LISTED RECORDS.

=== Section Start ===

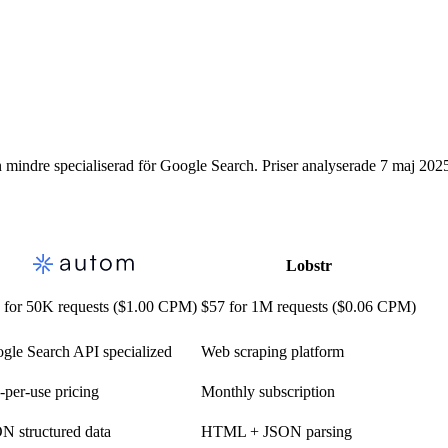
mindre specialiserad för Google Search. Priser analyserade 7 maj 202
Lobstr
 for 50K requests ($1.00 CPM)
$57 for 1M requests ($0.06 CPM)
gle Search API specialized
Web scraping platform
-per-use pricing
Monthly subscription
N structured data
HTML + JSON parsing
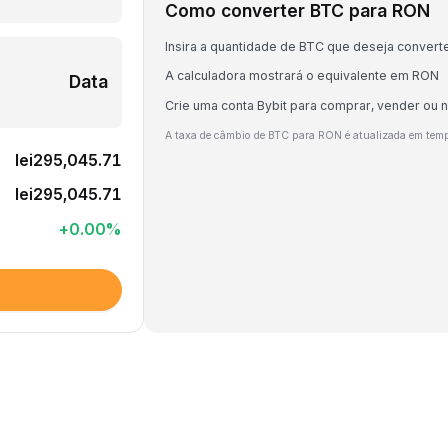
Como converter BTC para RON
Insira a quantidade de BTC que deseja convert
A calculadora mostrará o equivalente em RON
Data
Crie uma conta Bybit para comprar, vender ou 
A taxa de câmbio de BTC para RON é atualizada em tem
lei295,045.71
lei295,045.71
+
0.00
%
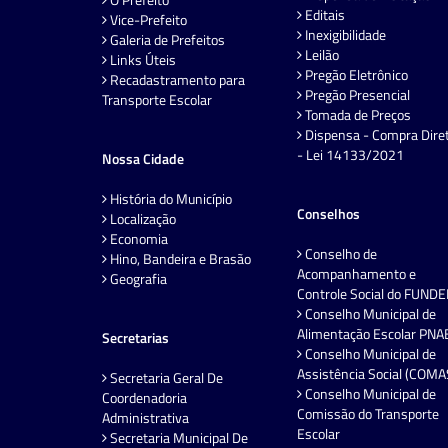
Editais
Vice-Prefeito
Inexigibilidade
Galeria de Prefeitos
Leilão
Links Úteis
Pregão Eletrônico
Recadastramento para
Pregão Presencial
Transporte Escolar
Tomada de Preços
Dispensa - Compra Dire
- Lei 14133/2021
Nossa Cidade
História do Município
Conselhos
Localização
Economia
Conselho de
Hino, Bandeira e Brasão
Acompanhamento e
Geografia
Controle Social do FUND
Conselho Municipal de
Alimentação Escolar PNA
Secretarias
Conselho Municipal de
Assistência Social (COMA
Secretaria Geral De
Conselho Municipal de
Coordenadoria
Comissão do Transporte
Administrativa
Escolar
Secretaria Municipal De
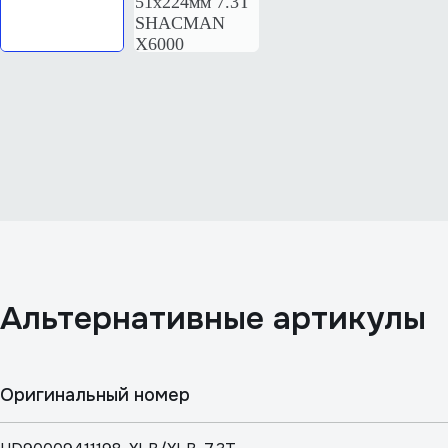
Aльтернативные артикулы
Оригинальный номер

=== Section End ===
=== Section Start ===

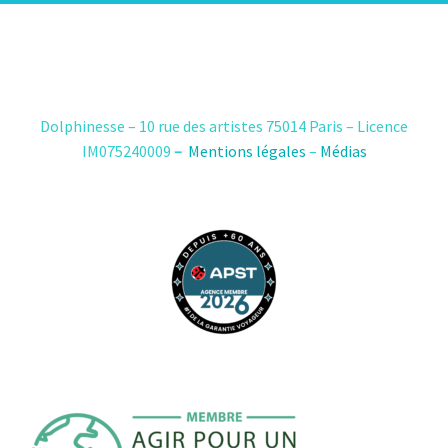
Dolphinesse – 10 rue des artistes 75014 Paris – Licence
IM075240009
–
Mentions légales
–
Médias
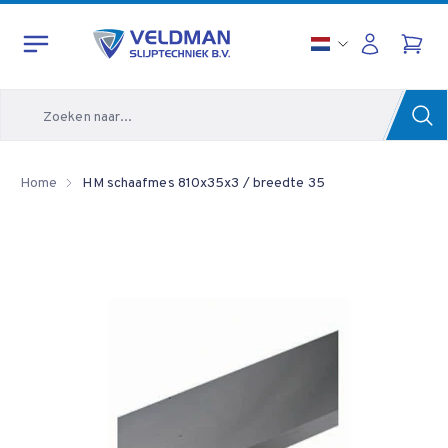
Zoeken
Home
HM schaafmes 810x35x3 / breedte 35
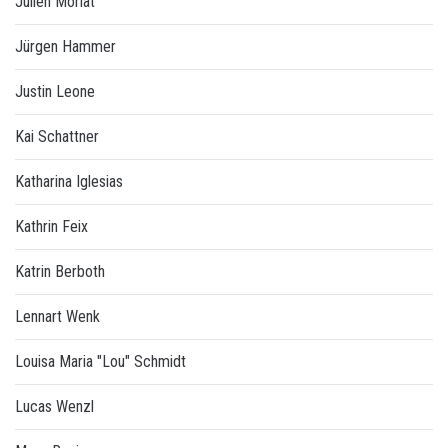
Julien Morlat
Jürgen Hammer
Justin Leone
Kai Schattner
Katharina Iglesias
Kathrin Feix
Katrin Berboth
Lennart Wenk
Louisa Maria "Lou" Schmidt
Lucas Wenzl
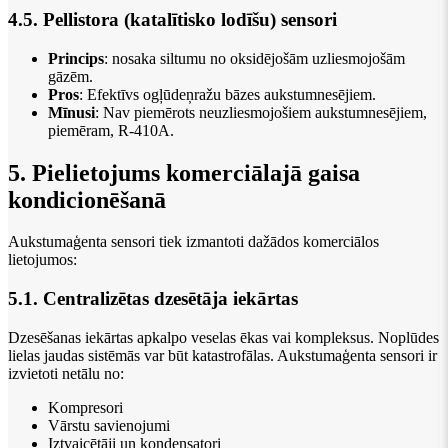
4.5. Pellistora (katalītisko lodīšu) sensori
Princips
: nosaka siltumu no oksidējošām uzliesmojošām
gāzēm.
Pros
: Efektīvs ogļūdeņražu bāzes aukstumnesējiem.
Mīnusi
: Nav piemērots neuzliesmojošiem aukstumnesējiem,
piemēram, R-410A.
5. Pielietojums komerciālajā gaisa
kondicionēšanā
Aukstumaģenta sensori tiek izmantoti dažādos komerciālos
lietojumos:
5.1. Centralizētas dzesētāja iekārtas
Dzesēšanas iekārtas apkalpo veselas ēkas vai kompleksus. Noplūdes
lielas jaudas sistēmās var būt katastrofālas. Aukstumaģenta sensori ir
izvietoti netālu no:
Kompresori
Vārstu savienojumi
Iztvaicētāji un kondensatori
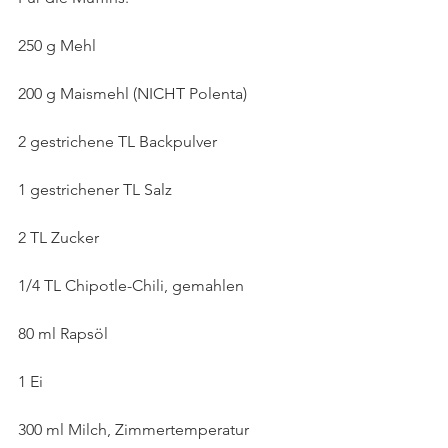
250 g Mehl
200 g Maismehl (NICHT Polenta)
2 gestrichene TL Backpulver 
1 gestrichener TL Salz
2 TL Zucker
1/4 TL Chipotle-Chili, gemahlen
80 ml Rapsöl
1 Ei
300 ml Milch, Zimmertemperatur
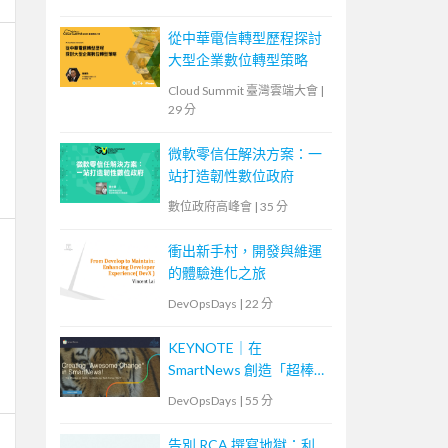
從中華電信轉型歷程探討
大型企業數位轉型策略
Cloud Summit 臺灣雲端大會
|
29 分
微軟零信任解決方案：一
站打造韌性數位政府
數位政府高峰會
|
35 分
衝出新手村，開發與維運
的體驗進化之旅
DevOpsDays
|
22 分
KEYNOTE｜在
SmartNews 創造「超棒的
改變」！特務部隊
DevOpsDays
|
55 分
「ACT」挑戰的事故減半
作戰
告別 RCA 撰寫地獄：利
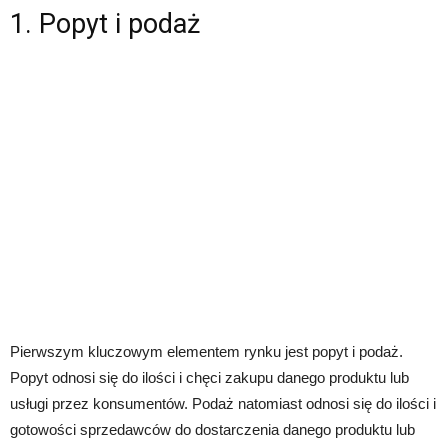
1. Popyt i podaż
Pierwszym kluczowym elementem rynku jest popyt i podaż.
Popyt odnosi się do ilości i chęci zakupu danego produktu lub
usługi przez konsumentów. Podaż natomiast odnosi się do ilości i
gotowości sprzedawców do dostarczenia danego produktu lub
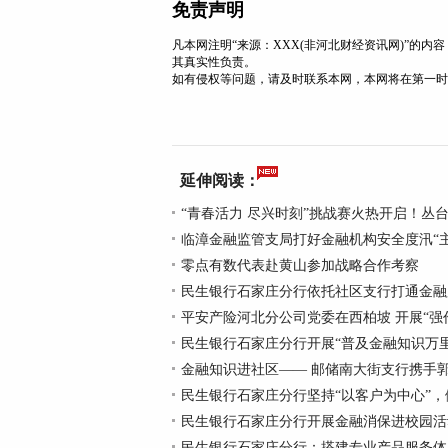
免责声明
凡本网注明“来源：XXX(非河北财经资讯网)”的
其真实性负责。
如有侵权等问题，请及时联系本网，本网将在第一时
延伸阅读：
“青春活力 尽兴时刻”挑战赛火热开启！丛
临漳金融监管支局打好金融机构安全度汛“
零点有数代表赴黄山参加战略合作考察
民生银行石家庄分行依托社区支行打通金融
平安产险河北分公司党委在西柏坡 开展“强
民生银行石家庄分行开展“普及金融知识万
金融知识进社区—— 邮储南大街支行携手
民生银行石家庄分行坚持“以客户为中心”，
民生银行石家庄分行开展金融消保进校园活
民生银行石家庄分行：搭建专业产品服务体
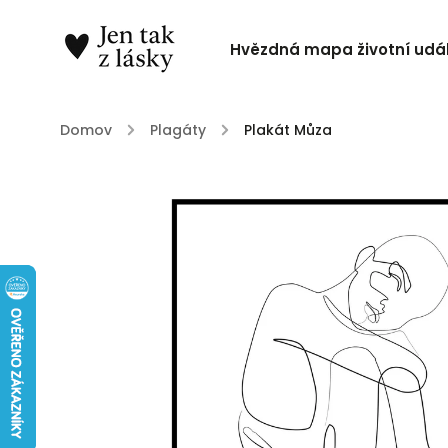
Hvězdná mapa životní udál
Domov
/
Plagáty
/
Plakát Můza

=== Section End ===
=== Section Start ===

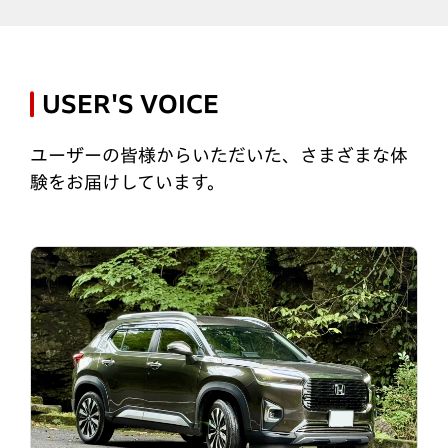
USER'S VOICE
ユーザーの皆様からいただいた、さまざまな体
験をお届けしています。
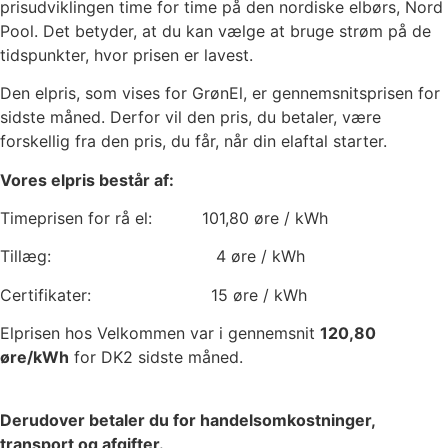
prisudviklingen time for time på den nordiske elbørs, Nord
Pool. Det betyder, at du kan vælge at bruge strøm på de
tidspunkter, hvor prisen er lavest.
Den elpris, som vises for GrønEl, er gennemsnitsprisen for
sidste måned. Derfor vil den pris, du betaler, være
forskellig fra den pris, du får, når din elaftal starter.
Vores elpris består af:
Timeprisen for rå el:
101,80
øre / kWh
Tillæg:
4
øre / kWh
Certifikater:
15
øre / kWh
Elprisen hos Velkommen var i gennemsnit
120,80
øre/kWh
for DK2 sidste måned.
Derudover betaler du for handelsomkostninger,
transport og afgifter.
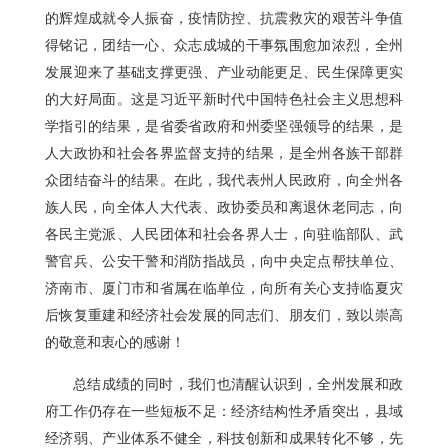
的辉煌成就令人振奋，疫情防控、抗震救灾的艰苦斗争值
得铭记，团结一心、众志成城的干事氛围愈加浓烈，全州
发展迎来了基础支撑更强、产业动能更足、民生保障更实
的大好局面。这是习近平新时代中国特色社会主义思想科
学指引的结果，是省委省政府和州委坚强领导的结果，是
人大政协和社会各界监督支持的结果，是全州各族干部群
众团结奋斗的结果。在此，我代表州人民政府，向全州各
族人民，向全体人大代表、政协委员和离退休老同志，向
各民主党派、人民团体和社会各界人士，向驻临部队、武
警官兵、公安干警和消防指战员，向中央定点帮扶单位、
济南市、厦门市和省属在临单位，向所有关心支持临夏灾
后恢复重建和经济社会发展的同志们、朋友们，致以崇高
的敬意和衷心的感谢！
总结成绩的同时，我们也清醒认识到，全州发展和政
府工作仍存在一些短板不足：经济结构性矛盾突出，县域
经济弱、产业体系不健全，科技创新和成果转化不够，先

=== Section End ===

WHAT YOU ARE ASKED TO DO. Find every line in the records that has the word "Transporte". Copy those lines.

RESULT OF THE EXERCISE.
Transporte Escolar
Comissão do Transporte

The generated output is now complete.